9/26/14 - An individual's credit score is one of the largest factors affecting their ability to get a mortgage or other type of loan. Unfortunately, your credit score is determined mainly from the payment of debts: credit card bills, loan payments, etc. Even if someone has paid their rent on time every month, or has made routine payments on their cable, cell phone, or utilities bills, all of which should be a good indicator of reliability and credit, this information is nowhere to be found on their credit profile. In an L.A. Times article, Kenneth R. Harney describes how two national credit bureaus: Experian and TransUnion, have recently started including rental payment information in their determination of an individual's credit scores.
Up until recently, there was nothing that required landlords or phone and cable companies to report payment information to the credit institutions, nor was there any system to make this reporting of data feasible. While the reporting of this payment information is still voluntary, a newly created connection between these credit bureaus and an online service called RentTrack has made it much more convenient for rental property managers to report payment information from their tenants' records.

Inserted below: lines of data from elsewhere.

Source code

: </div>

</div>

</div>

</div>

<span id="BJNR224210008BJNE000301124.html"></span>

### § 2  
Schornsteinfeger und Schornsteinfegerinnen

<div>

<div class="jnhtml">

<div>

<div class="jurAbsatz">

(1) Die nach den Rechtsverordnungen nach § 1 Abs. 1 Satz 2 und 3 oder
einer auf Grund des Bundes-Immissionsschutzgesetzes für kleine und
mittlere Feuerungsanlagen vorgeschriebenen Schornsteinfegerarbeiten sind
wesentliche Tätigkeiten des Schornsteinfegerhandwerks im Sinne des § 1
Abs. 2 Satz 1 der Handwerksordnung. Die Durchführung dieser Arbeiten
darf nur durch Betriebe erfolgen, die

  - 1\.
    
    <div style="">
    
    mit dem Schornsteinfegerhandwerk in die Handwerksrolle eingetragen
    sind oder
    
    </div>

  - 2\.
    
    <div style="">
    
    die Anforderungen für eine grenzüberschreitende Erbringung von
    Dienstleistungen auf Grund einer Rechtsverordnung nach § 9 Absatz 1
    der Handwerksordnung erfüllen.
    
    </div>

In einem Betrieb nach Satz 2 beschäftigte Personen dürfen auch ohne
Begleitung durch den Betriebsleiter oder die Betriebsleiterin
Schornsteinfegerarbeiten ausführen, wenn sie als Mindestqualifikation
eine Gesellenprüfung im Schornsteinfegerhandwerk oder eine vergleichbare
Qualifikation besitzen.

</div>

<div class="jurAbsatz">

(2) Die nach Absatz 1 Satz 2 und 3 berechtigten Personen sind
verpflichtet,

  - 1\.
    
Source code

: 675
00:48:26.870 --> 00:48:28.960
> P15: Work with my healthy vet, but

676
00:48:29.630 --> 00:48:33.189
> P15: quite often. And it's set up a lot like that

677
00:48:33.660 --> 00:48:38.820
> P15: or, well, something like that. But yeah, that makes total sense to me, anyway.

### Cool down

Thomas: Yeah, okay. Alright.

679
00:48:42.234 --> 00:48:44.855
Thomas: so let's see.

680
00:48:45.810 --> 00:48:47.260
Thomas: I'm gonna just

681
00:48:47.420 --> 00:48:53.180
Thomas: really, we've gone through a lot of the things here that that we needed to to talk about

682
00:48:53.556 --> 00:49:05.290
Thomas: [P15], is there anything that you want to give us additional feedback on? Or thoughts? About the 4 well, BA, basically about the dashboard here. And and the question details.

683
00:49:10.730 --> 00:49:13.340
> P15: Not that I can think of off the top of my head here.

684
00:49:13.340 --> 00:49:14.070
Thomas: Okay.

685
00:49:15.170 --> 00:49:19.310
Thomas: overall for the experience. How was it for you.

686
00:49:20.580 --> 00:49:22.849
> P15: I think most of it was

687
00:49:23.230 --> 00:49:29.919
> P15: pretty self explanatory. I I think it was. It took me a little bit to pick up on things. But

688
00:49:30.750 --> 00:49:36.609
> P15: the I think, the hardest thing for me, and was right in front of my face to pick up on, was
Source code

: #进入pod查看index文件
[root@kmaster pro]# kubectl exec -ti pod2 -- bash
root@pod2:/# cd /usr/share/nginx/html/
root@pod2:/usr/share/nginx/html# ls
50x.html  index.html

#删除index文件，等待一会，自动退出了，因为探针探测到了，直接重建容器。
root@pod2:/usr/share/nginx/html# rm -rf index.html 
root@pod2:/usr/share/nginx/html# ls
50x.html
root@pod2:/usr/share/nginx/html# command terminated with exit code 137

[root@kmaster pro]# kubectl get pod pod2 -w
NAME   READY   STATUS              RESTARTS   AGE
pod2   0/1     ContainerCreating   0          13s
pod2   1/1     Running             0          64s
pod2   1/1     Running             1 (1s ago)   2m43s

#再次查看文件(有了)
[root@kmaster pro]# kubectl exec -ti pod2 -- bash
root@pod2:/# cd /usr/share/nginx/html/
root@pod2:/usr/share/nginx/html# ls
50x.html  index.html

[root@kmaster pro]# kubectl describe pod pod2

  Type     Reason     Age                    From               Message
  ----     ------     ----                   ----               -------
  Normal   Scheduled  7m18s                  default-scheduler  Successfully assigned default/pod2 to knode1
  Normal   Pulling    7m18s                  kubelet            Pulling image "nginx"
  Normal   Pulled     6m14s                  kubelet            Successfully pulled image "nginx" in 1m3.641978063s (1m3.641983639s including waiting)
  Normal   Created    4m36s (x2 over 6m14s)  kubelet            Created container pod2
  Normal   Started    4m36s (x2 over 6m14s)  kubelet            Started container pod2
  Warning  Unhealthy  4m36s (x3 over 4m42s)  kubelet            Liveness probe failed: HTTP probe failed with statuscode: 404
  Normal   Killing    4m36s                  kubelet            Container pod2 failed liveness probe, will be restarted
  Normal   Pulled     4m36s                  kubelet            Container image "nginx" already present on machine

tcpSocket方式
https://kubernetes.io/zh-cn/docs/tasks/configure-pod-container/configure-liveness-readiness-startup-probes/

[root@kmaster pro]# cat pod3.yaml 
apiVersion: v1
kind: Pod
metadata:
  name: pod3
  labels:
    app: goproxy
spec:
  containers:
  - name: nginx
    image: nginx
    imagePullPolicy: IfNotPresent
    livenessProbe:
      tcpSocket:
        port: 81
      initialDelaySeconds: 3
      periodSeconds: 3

According to Harney and a study by TransUnion, this addition of rental payment information can have a dramatic effect on a renter's credit score; in some cases, their scores increase up to 10 points. Furthermore, this research showed that even the shift from renter to home-owner can raise scores considerably. With the RentTrack system, as well as another system called ResidentialCredit, tenants in any situation benefit from the ease and reliability of electronic tracking of their payment information.
While the RentTrack system currently only keeps information on rental payments, Harney believes that it will just be a matter of time before telecommunications, cable, and utilities information make their way into the system. While RentTrack is the main service mentioned in the article, some other companies, such as Equifax and ECredable.com, also hold information regarding utility payments, rental data, and more, which can be given to a mortgage loan officer for use in determining an individual's credit and determining whether they will qualify for a loan.
As Harney concludes, while an individual's credit score was once based solely on mortgage and credit card payments, that is no longer the case. As such, we may soon witness a new trend: even those individuals lacking “traditional” credit information will find it possible to become first-time homeowners.